|"America's Sweethearts" Movie Review|
Billy Crystal wrote, produced and stars in what could justifiably be hailed as the romantic comedy of the year. "America's Sweethearts pokes fun at egotistical movie stars, ruthless publicists, inept studio heads, and the press. Just about anyone involved in the entertainment industry is fair game for this romantic tour-de-force. "America's Sweethearts" puts an amusing twist on the behind-the-scenes workings of press junkets, and shows that in Hollywood, a smile usually isn't anything but teeth.

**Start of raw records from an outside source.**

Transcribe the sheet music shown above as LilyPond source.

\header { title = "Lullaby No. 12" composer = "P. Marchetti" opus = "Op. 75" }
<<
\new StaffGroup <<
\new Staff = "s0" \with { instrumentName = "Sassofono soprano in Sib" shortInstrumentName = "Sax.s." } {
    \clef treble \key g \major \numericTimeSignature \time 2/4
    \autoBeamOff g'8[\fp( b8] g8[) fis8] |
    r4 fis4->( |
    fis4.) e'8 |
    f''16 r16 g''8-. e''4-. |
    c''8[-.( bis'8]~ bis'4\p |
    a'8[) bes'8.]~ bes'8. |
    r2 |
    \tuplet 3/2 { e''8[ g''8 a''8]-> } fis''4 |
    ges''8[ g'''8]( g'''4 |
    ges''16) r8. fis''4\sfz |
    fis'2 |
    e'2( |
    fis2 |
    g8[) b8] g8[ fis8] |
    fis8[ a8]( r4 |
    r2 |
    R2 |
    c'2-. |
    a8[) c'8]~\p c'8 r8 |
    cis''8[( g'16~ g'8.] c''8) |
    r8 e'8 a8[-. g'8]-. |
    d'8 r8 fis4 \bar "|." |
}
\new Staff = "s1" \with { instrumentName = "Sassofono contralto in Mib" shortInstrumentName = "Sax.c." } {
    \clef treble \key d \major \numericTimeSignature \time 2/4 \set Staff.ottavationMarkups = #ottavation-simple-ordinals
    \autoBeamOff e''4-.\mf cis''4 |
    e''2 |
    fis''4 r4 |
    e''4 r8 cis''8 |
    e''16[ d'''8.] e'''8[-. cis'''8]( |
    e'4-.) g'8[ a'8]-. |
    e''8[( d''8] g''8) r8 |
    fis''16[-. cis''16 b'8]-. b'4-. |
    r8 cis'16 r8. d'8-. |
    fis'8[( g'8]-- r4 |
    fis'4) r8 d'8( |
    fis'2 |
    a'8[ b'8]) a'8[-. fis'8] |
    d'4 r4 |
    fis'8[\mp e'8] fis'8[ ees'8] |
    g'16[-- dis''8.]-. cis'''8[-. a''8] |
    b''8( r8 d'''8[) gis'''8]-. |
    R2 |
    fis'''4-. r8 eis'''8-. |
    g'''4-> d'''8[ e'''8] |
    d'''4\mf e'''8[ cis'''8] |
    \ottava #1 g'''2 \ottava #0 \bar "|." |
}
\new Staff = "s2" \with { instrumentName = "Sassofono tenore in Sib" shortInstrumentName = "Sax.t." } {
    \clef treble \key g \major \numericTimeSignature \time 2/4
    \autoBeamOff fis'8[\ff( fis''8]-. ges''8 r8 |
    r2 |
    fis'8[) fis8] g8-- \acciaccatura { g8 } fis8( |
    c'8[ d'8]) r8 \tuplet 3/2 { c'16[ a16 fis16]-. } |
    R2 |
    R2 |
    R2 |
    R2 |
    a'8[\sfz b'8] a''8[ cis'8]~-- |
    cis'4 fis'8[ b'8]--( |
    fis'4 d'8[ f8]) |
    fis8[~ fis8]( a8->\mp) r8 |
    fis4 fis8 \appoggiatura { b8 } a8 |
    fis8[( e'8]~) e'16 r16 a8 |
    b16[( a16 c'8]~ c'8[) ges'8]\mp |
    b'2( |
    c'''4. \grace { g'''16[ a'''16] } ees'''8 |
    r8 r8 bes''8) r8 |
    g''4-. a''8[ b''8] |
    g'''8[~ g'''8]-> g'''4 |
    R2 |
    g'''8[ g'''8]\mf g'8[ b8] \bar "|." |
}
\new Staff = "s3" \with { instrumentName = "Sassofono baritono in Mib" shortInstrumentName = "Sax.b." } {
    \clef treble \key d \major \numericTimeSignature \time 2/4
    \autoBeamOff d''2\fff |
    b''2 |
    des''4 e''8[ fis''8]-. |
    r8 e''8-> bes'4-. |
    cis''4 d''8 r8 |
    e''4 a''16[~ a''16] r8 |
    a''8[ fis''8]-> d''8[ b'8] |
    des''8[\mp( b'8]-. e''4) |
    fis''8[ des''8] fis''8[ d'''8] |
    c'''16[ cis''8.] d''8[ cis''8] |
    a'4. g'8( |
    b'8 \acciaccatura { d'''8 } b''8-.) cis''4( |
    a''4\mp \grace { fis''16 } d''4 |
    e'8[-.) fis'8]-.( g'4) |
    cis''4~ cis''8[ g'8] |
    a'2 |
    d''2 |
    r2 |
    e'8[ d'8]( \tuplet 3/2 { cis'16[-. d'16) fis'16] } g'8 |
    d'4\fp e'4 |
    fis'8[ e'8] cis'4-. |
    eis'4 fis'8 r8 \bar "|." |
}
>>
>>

"America's Sweethearts" revolves around a couple of Hollywood megastars, Gwen Harrison and Eddie Thomas, who've split up after years of marriage and starring in films together. Their most recent film is in jeopardy of being a bust not just because they've separated, but also because the psychotic director, Hal Weidman, is holding the film hostage. He demands the film be initially screened in front of the press, before even the studio executives, or Gwen and Eddie, are allowed the opportunity to view it. Dave Kingman, the head of the studio, has fired Lee Phillips - the only publicist capable of pulling off a press junket with both Gwen and Eddie in attendance. Lee's hapless replacement, Danny Wax, is way out of his league with no practical experience in pulling off major publicity events. Promising Lee anything but his custom-made golf cart, Kingman hires Lee back with the provision that he must get Gwen and Eddie to show up at the junket and greet the press. Complicating matters, Gwen is in lust with a Spaniard with a lisp, who fancies himself the next Arnold Schwarzenegger, and Eddie has been locked away in a clinic after trying to run over Gwen and her Spaniard.
The velociraptors of "Jurassic Park III" have nothing on Catherine Zeta Jones' character, Gwen. Gwen's cunning and deadly, with verbal talons sharper than any dinosaur's. Nauseatingly sweet to the press, she's anything but sweet to her mousy sister/personal assistant, Kiki, and her devastated soon-to-be-ex husband, Eddie. Gwen relies on Kiki for every part of her daily life - and when she calls for Kiki it's worse than fingernails on a chalkboard. Gwen is so narcissistic that it's sickeningly funny to watch her fake concern for the people around her.
Kiki is the polar opposite of Gwen. Kiki's sincere, loving, and without pretense. Kiki's job is to anticipate everything her sister could possibly want, and to placate Gwen's insistent need for positive reinforcement. Kiki does this without complaint, but soon finds herself in the middle of Gwen and Eddie's breakup. To make matters worse, she finds herself falling for Eddie at the same time as Gwen is considering giving their relationship a second chance.